前半の「DDR5」は先述したメモリの世代を表し、後半の数字はメモリクロックを表す。
DDR5-4800の場合、メモリクロックが4800MHzで、1秒間に48億回のデータ転送が可能なことを示す。
数字が大きければ大きいほどデータ転送速度がはやく、高性能になる。ただし、CPUやマザーボードごとにメモリクロックの上限が決められている。
ちなみにDDRは、1回のクロック信号で2回のデータ転送を行っているため、クロック信号はメモリクロックの半分となる。
DDR5-4800の場合、クロック信号は2400MHzだ。
なお、メモリクロックとクロック信号はどちらも単位が「MHz」で紛らわしいため、メモリクロックの単位を「MT/s」と書くことがある。
メモリ帯域幅とメモリクロックの関係性について
例えばDDR5-4800の場合。
- メモリクロックは4800MHz
- メモリ帯域幅は8倍の38400MB/s
メモリにはメモリクロックの他に、メモリ帯域幅というスペックがある。とはいえ、メモリクロックもメモリ帯域幅も、実質的には同じことを表している。

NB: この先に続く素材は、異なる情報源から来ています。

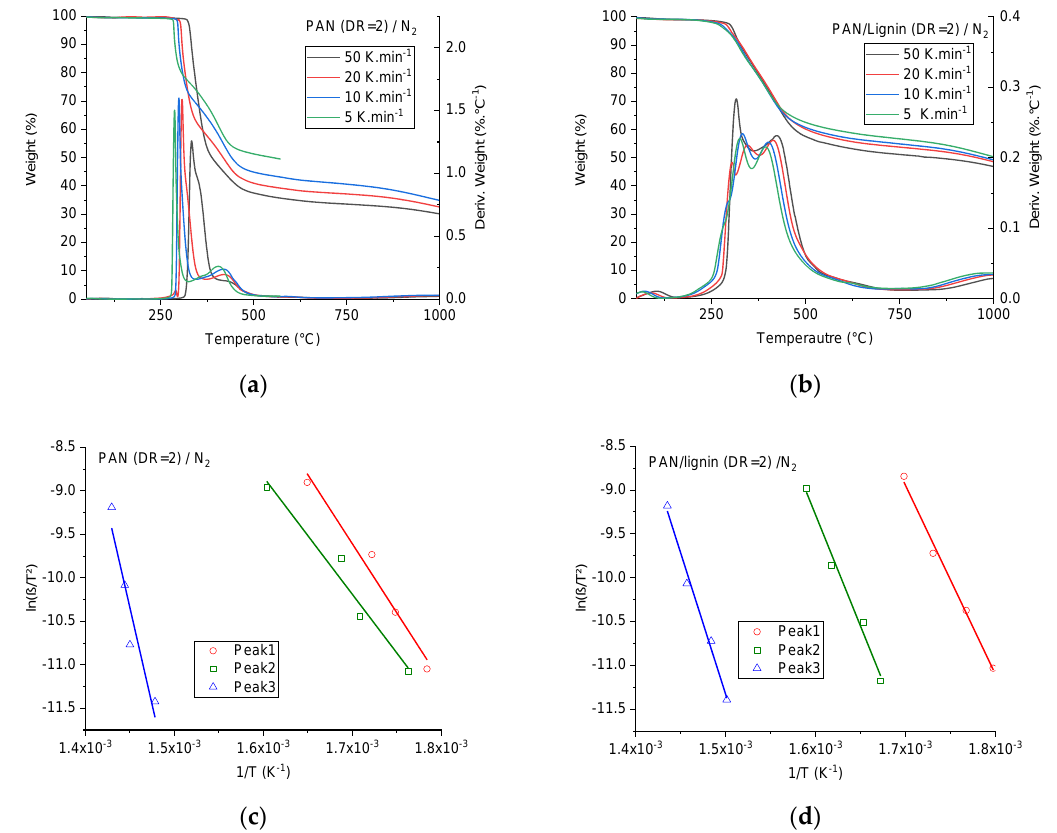
Figure 8. Thermogravimetric analysis (TGA) curves of the ( a ) PAN fibers at a DR of 2 and ( b ) PAN/lignin fibers at a DR of 2 and at different heating rates up to 1000 °C under nitrogen; evaluation of the activation energy of different characteristic thermal degradation processes using the Coats–Redfern method for ( c ) PAN fibers and ( d ) PAN/lignin fibers. For more details about the peak ID assignments, please refer to Supplementary Data Figure S3.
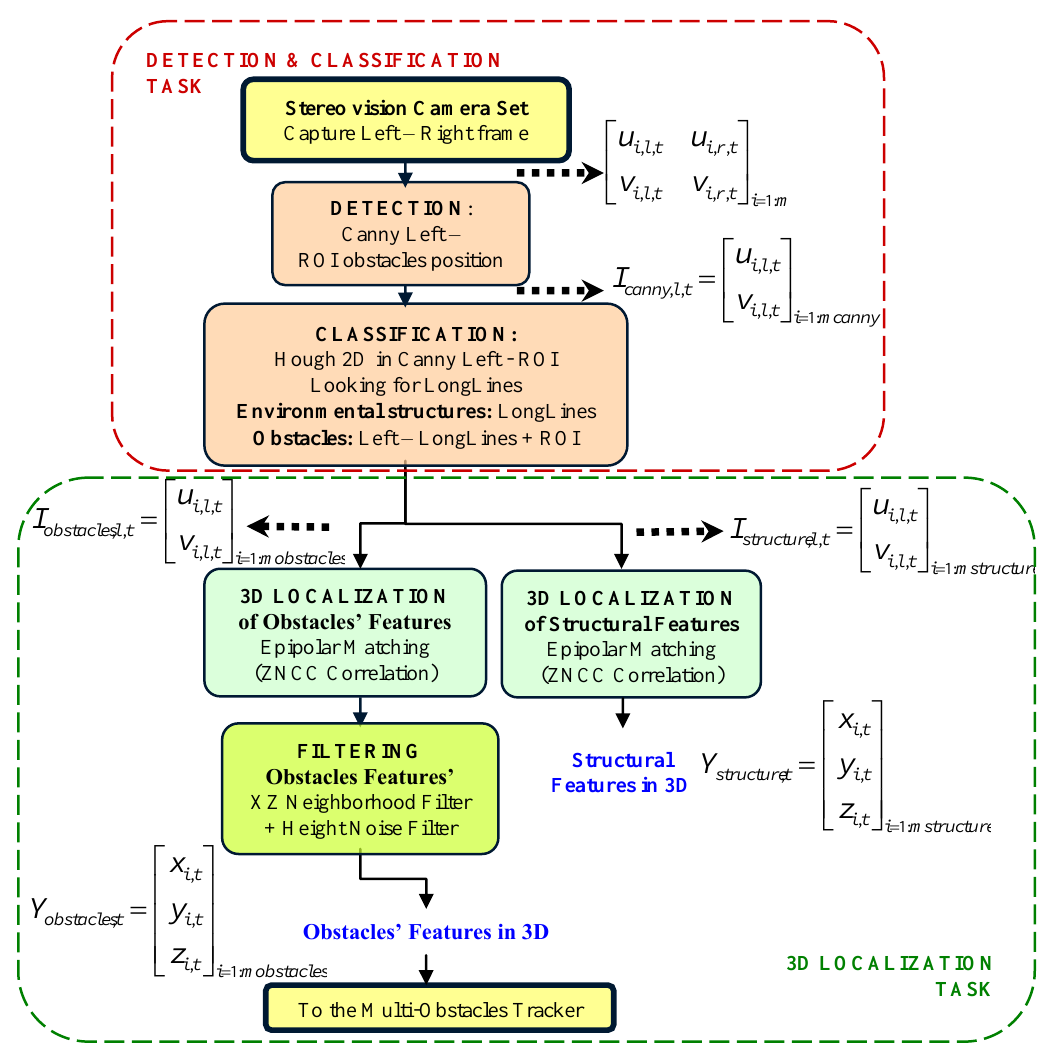
Figure 4. Flowchart of the data acquisition subsystem, based on a stereo vision process. Main tasks are: detection and classification (blocks at the top); and 3D localization (blocks at the bottom). Inner structure of each main task is highlighted and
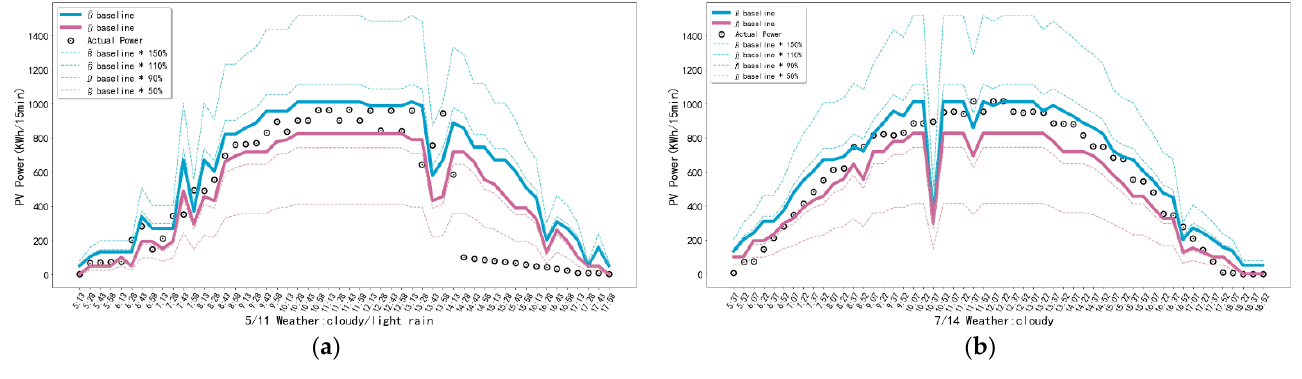
Figure 7. Performance Evaluation of ( a ) 2018/5/11 and ( b ) 2018/7/14 .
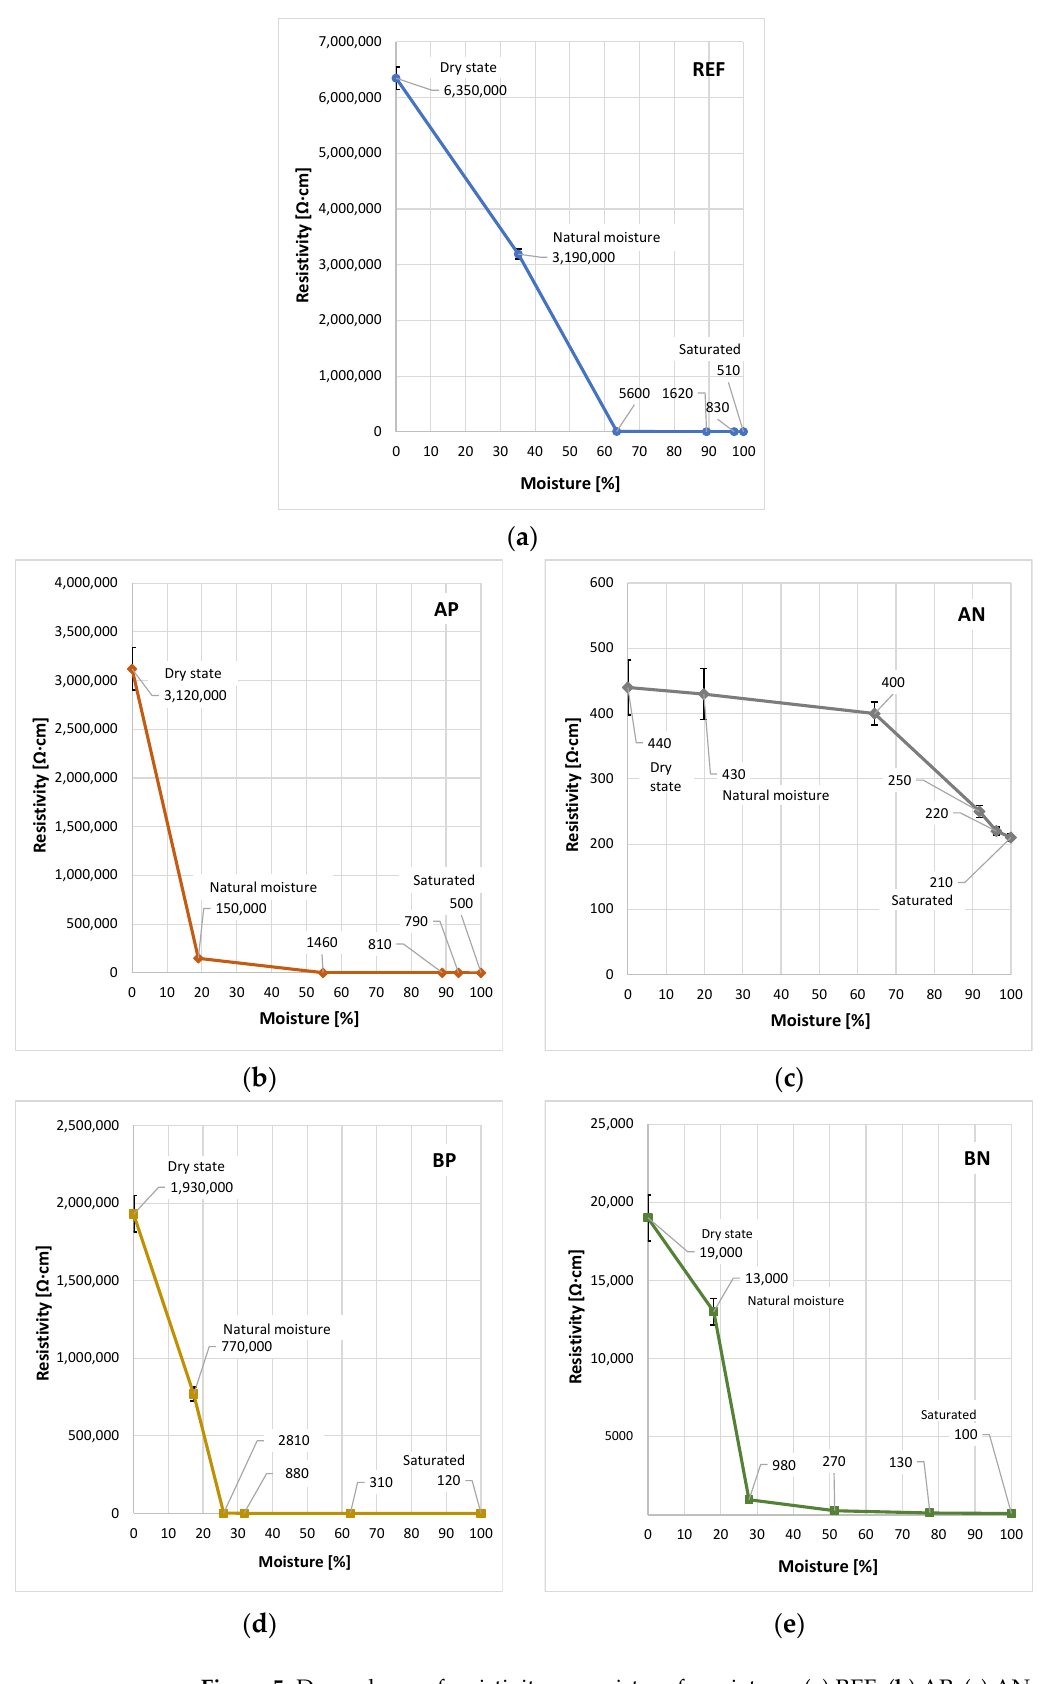
Figure 5. Dependence of resistivity on moisture for mixtures ( a ) REF; ( b ) AP; ( c ) AN; ( d ) BP; ( e ) BN.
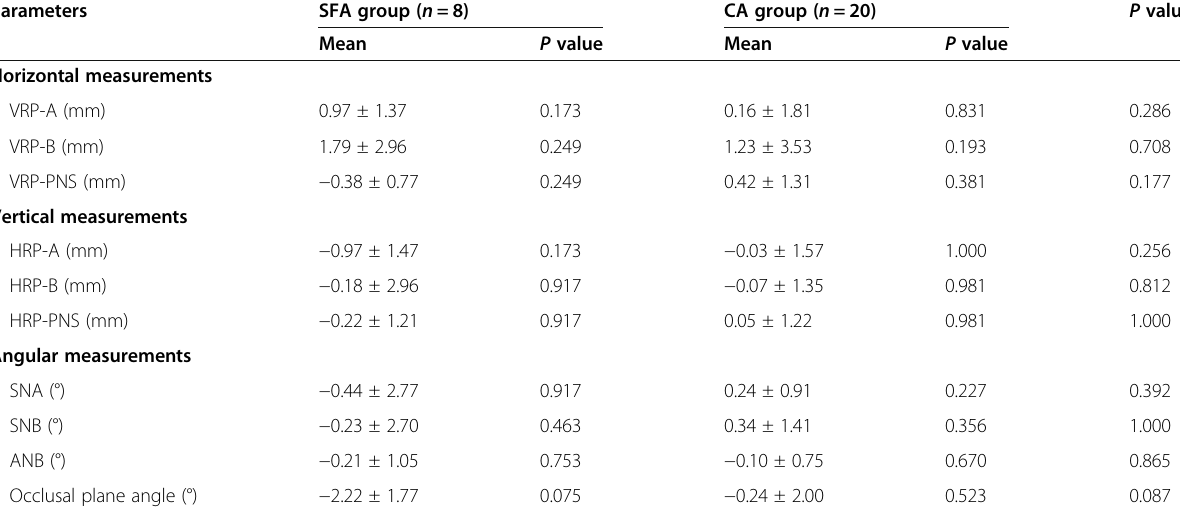
Table 5 Comparison of long-term result change (T4-T3) on Experimental group and Control group Parameters SFA group ( n = 8) Horizontal measurements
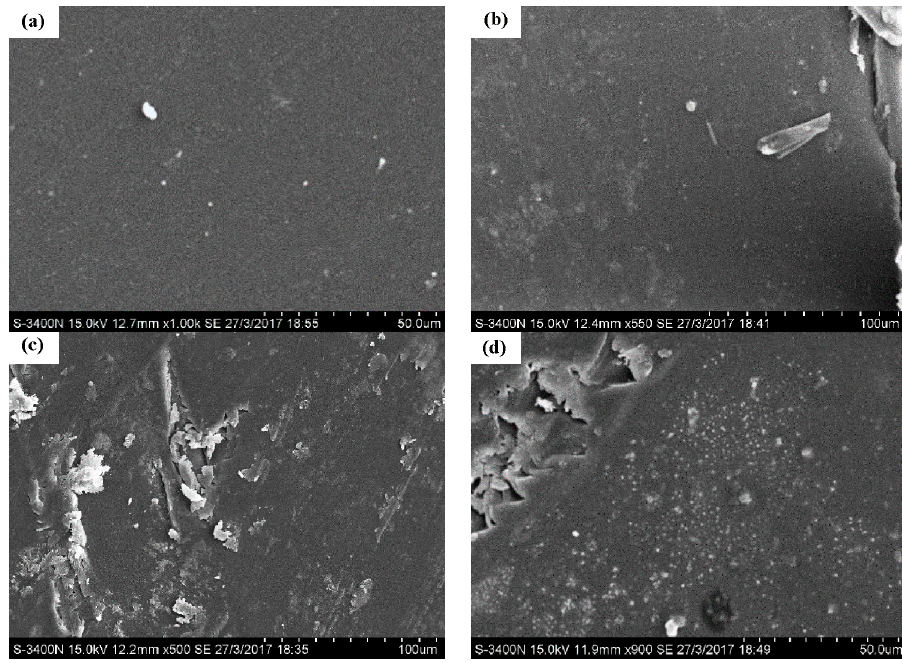
Figure 10. The morphologies of the BFRP sheets, ( a ) control; ( b ) 180 cycles; ( c ) 270 cycles; ( d ) 360 cycles.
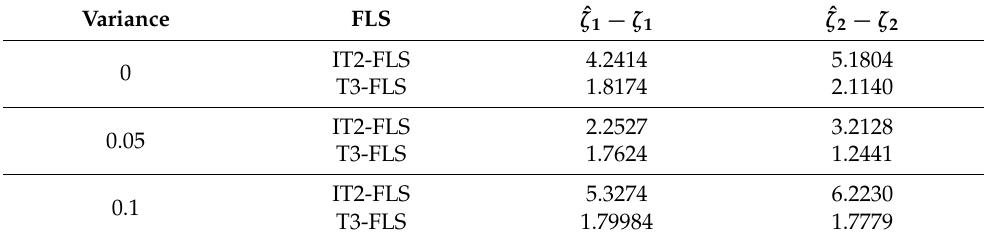
Table 2. Comparison of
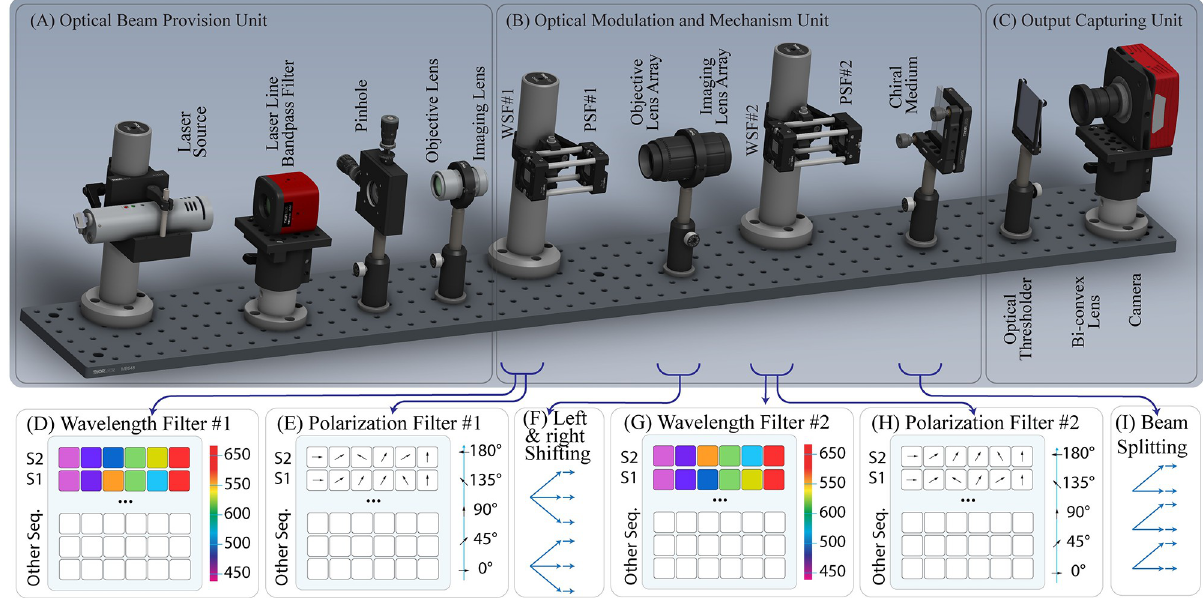
Fig 6. Schematic illustration of the HELIOS optical architecture. (A) The optical beam provision unit provides a collimated beam to feed the whole system. In this manner, the wideband laser beam, produced by a laser source, passes through the laser line bandpass filter and the pinhole to be cleaned. Afterward, the clean beam is diverged and collimated with passing through the objective and imaging lenses, respectively. Finally, the collimated beam is directed to the optical modulation and mechanism unit. (B) In the optical modulation and mechanism unit, passing collimated beam through WSF #1 modulates the wavelength of the optical beam based on the self-label coding of S 2 and S 1 on the first and second rows of a 2 × N pixels image, respectively; while PSF #1 performs their polarization selection based on their nearby-label coding scheme. Afterward, the objective and imaging lens arrays diverge and recollimate the optical beam through a horizontal direction to perform the shifting process of the alignment procedure. Moreover, WSF #2 and PSF #2 code S 1 and S 2 on the first and second rows of a 2 × N pixels image, respectively. By passing the expanded beams through WSF #2 and PSF #2, the proposed architecture compares the shifted coded S 2 with S 1 at the first row, implementing the S 1 -align operation, and compares the shifted coded S 1 with S 2 at the second row, implementing the S 2 -align operation. Finally, each pixel is directed to two distinct pixels via a chiral medium to compensate for false mismatches. (C) Finally, in the output capturing unit, optical thresholdder eliminates wavelength cross-talks and speckle noises of the output before capturing. Afterward, the output is captured by a bi-convex lens and a charged-coupled device (CCD)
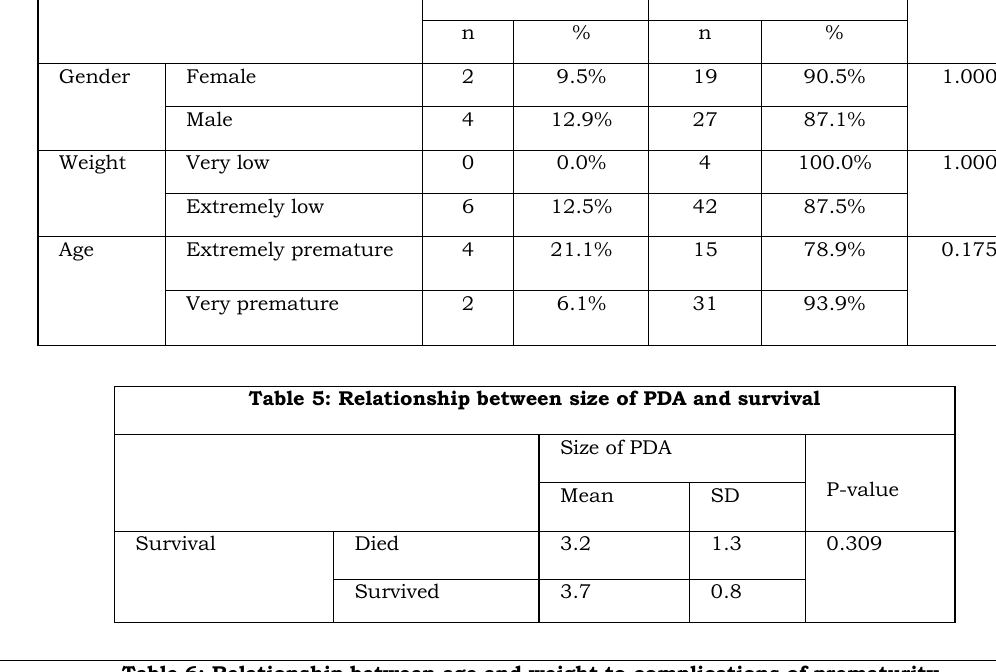
Table 6: Relationship between age and weight to complications of prematurity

DDR5-4800(PC5-38400)と書かれている場合を例にする。
4800がメモリクロック、38400がメモリ帯域幅を意味する。メモリ帯域幅とは、1秒間に転送できるデータ容量のことだ。
「メモリクロック=1秒間にデータを転送できる回数」なので、メモリクロックとメモリ帯域幅には以下の関係がある。
メモリ帯域幅(MB/s)
=メモリクロック(MHz) × 64(bit) ÷ 8
(8で割るのはbitをByteに換算するため)
メモリクロックを8倍すれば、メモリ帯域幅の値になる。
実際、4800を8倍すると38400になる。
1秒間に行うデータ転送の回数を示すのか、容量を示すのかの違いであり、メモリクロックとメモリ帯域幅は似たようなことを違う書き方で表しているだけだ。
メモリタイミングについて
メモリタイミングとは、メモリへの要求に対してメモリが応答するまでの時間(遅延)を表す数値だ。
メモリタイミングは40-39-39などと書かれている。最初の40の部分がCAS Latency(CL)と呼ばれ、よく重視される数値だ。
「CL40」は、メモリが応答するまでに40回分のクロック信号の待ち時間(遅延)があることを意味する。CLの数字が小さいほど遅延が少なく高性能だ。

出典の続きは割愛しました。